A three-year-old girl with severe asthma died after nurses failed to give her oxygen and a doctor administered six times the required dose of adrenaline.
The Health and Disability (HDC) Commissioner Morag McDowell found a doctor, a rural medical centre and the DHB (now Te Whau Ora) in breach of the Code of Health and Disability Services Consumers' Rights.
In 2019, the girl was taken to the medical centre by her mother after the toddler developed a worsening cough and wheezing. The doctor gave her medication via a nebuliser which resulted in the cough settling.
But the following day the mother returned to the medical centre with her daughter who had worsening symptoms.
"She was struggling to breathe and had low oxygen saturation levels."
The girl was given medication via a nebuliser immediately, but not given oxygen "as required".

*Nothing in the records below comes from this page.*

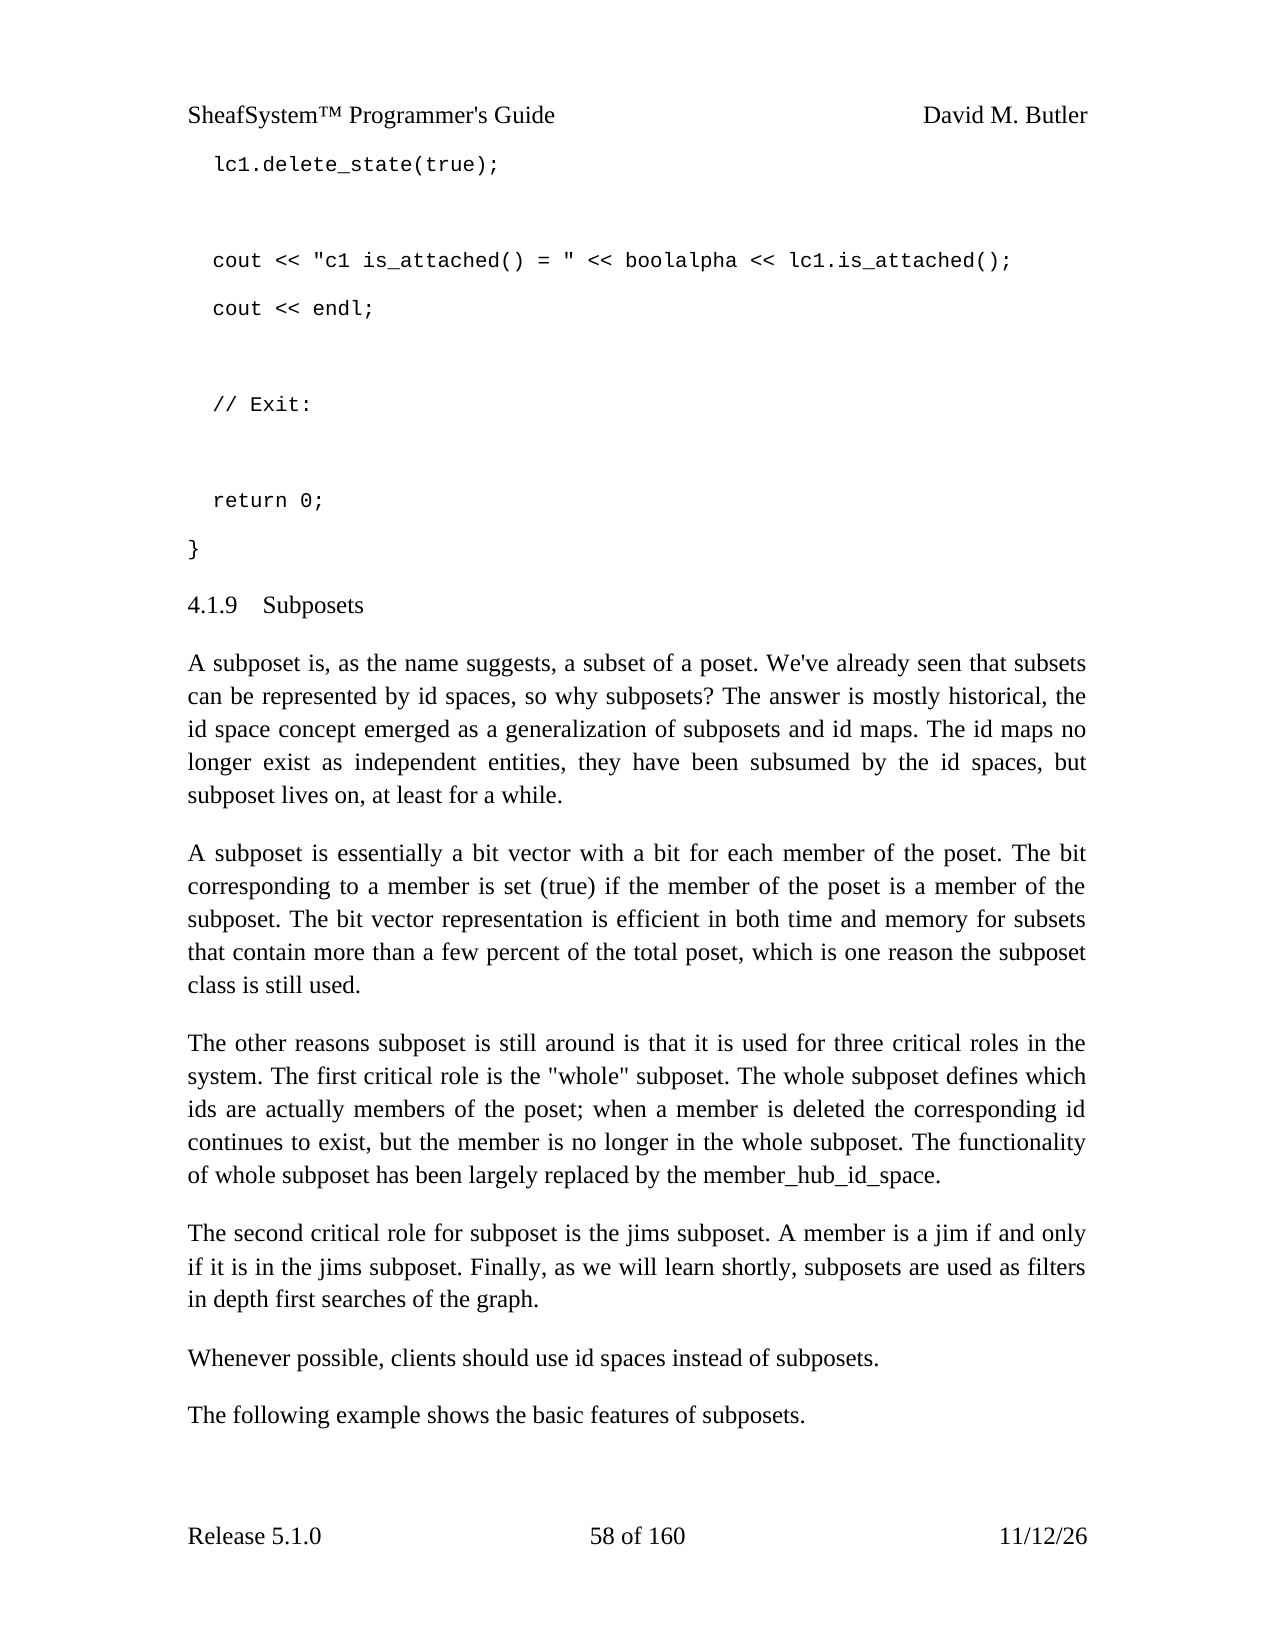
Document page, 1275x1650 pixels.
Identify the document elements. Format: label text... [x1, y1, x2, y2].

text The second critical role for subposet is the jims subposet. A member is a jim if and only if it is in the jims subposet. Finally, as we will learn shortly, subposets are used as filters in depth first searches of the graph. [187, 1218, 1087, 1313]
text Whenever possible, clients should use id spaces instead of subposets. [187, 1343, 1087, 1371]
subtitle Subposets [187, 590, 1087, 619]
text cout << "c1 is_attached() = " << boolalpha << lc1.is_attached(); [187, 250, 1087, 273]
text A subposet is, as the name suggests, a subset of a poset. We've already seen that subsets can be represented by id spaces, so why subposets? The answer is mostly historical, the id space concept emerged as a generalization of subposets and id maps. The id maps no longer exist as independent entities, they have been subsumed by the id spaces, but subposet lives on, at least for a while. [187, 648, 1087, 809]
text A subposet is essentially a bit vector with a bit for each member of the poset. The bit corresponding to a member is set (true) if the member of the poset is a member of the subposet. The bit vector representation is efficient in both time and memory for subsets that contain more than a few percent of the total poset, which is one reason the subposet class is still used. [187, 838, 1087, 999]
text return 0; [187, 490, 1087, 514]
text The other reasons subposet is still around is that it is used for three critical roles in the system. The first critical role is the "whole" subposet. The whole subposet defines which ids are actually members of the poset; when a member is deleted the corresponding id continues to exist, but the member is no longer in the whole subposet. The functionality of whole subposet has been largely replaced by the member_hub_id_space. [187, 1028, 1087, 1189]
text lc1.delete_state(true); [187, 154, 1087, 177]
text cout << endl; [187, 298, 1087, 322]
text } [187, 538, 1087, 562]
text // Exit: [187, 394, 1087, 418]
text The following example shows the basic features of subposets. [187, 1401, 1087, 1429]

But the girl failed to respond to the medication, so the on-call doctor gave the girl six times the required dose of adrenalin which resulted in her becoming "increasingly agitated". The girl collapsed and stopped breathing.
The HDC said an emergency button was pushed and the doctor began resuscitation immediately.
"During the next one-and-a-half hours and the concerted efforts of clinical staff to resuscitate her, multiple errors were made in the girl's care."
Two staff members trying to use the wall oxygen failed to remember it had been turned off due to a leak.
The HDC said the doctor used incorrect resuscitation procedures for a child and there were technical issues when staff tried to make a video call to the ICU of the public hospital.
Intensive care paramedics arrived by helicopter and helped with resuscitation but the girl tragically died.
McDowell found the medical centre and the public hospital responsible for the failures as they provide an integrated health service.
"I acknowledge the level of stress under which clinicians were operating at the time of the girl's collapse, and their earnest, best efforts to resuscitate her."
McDowell said the centre should have appropriate processes and supports in place to assist staff to manage emergency situations "particularly when the facility deals with after-hours, acute emergency situations".
The commissioner found the on-call doctor's decisions breached the code.
"I consider that by failing to arrange for the girl to be given oxygen prior to her collapse, giving her an overdose of adrenaline that amounted to almost six times the dose she should have received, and by coordinating the CPR effort with multiple inaccuracies, the GP failed to provide services with reasonable care and skill."
McDowell said the doctor has reflected on the case and committed to learning from the event and is "doing everything he can to avoid such an outcome in the future".
She added the DHB initiated a serious event review, which came after the need to identify systemic errors and areas for improvement.
"I strongly encourage both entities to take on board the recommendations and feedback from this review, at a systems level, to ensure future improvement in the joint service they provide."
Some of McDowell's recommendations for Te Whatu Ora and the medical centre:
- Provide HDC with an update on progress made with changes outlined in the serious event review, and continuous updates on the effectiveness of these changes every three months.
- Consider having a supply of printed resources (such as asthma management plans) available.
- Provide evidence of a co-designed governance structure with clear roles and responsibilities agreed upon.
- Develop a training plan for each clinical staff member that is to be reviewed and amended each year to identify and fix gaps in staff training and knowledge.
- Develop a clear communication pathway on processes for staff to contact external support in emergencies (such as the public hospital, Starship Hospital or the ambulance service).
- Undertake a review of the emergency information and equipment currently at the medical centre to ensure there is appropriate signage and reference charts available in emergency situations; and ensure all staff are familiar with the equipment, able to find it quickly and know how to use it.
- Consider sharing specific information about staff skill sets on daily staff rosters to ensure staff are familiar with each other's abilities and skills in the event of an emergency.
- Provide the family with a written apology.
McDowell added the GP has attended a course on advanced paediatric life support and urged him to report back to the HDC on further training he has taken up.